Why did the banks allow this to happen? It is because they were able to inflate interest rates for sub-prime borrowers. They became greedy.

Brokers

Mortgage brokers are paid commissions based on the amount of loan the borrower gets. They pushed borrowers to buy houses they could not afford and manipulated the application forms and sourced lenders who could provide the highest and most expensive loan. They inflated their fees. They too became greedy.

Borrowers

When easy credit became available, borrowers borrowed more than they could repay hoping to refinance within a year and cash out home equity. Borrowers were counting on home values rising year after year. They too became greedy.

Government

Federal and state governments assumed the banks knew what they were doing and chose to bury their heads in the sand. The government expected banks to make excessive profits, which would in turn result in massive tax payments to the government. It became greedy and abdicated its supervisory role over banks.

Where are we today?

The government has exercised its supervisory role by creating guidelines for banks and mortgage brokers to avoid predatory lending.  The banks are scrapping those 100% financing, no-down-payment, no-closing-cost, stated income type of loans.  Brokers will be required to pass exams and be licensed to ensure they follow a code of professional ethics. Borrowers are now understanding that a home is a place to live in and not a get-rich-quick-scheme. 

What are your options?

If you don’t have a house and you are contemplating on buying one, watch this space. We will write an article on the most cost-effective way to buy your first house. You can also write to GeorgeChege@AjabuAfrica.com for free guidelines.

If you own a house and you are able to pay your mortgage and you can refinance to a low-interest fixed mortgage within the next 2 years, your concerns are not critical. You can afford to wait for the market upturn in the next 5 years.

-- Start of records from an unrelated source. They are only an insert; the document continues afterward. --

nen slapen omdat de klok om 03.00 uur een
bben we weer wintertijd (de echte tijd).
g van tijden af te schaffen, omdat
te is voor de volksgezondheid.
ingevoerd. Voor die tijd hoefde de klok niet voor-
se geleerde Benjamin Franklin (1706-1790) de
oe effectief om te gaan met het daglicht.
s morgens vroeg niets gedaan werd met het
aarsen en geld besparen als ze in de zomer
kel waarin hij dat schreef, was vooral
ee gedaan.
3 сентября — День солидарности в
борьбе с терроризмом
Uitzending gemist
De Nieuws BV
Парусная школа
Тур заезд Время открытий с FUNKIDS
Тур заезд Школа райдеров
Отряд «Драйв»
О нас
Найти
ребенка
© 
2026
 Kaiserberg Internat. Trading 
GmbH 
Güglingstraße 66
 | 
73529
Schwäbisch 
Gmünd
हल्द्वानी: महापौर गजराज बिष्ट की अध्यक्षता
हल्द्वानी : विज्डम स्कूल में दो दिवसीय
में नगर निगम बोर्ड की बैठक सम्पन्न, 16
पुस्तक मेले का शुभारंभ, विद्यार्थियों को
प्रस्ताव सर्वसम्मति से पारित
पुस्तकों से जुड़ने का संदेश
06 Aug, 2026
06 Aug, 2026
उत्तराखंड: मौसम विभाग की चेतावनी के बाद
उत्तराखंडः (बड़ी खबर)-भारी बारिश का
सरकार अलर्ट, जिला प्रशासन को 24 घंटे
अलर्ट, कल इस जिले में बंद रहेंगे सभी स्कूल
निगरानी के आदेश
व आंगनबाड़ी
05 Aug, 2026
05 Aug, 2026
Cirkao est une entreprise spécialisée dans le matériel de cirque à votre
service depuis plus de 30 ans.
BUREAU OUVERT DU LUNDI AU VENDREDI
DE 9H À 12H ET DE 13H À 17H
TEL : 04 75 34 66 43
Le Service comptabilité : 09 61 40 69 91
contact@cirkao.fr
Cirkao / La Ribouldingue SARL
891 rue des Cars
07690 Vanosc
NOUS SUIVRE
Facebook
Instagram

If you are among those unfortunate to realize that their house value is now lower than the loan and you cannot afford the increase in mortgage payments, we have some suggestions for you.

  1. Short sale. Lender allows you to sell the house for an amount less than the loan and they write-off the rest of the loan. Your credit will not show a foreclosure.
  2. Loan modification. Negotiating with your bank to change your loan payment terms to make it affordable. You may have to prove financial difficulty and provide a hardship letter explaining the cause of difficulty.
  3. Forbearance. Negotiating with your lender on how to structure repayment of past due amounts within 18 months. This assumes you only have a short-term difficulty.
  4. FHA/VA one-time payment. If you got your loan through FHA/VA, they can loan you an interest-free one-month payment if you are able to resume normal payments.
  5. Bankruptcy. If you get a good lawyer you can avoid foreclosure, slow foreclosure or avoid eviction by filing for bankruptcy. Companies and wealthy people commonly use this method.
  6. Deed in lieu of foreclosure. This means giving your house to the lender and avoiding foreclosure process.

You may need a lawyer and credit counselor to help you with any of the above options. It is also important to beware of scams and bogus companies targeting your money or house yet claiming to help you in the process.

Our advice is that you should start pursuing these options as soon as you realize you are in difficulty of making payments on time. You will then have time to try as many options as possible.

Also understand that the bank does not need your house. Their business is to sell loans not to sell houses. As long as you are making some payment as you negotiate, the bank will be willing to work something out with you.

Giving up your home should be the last resort.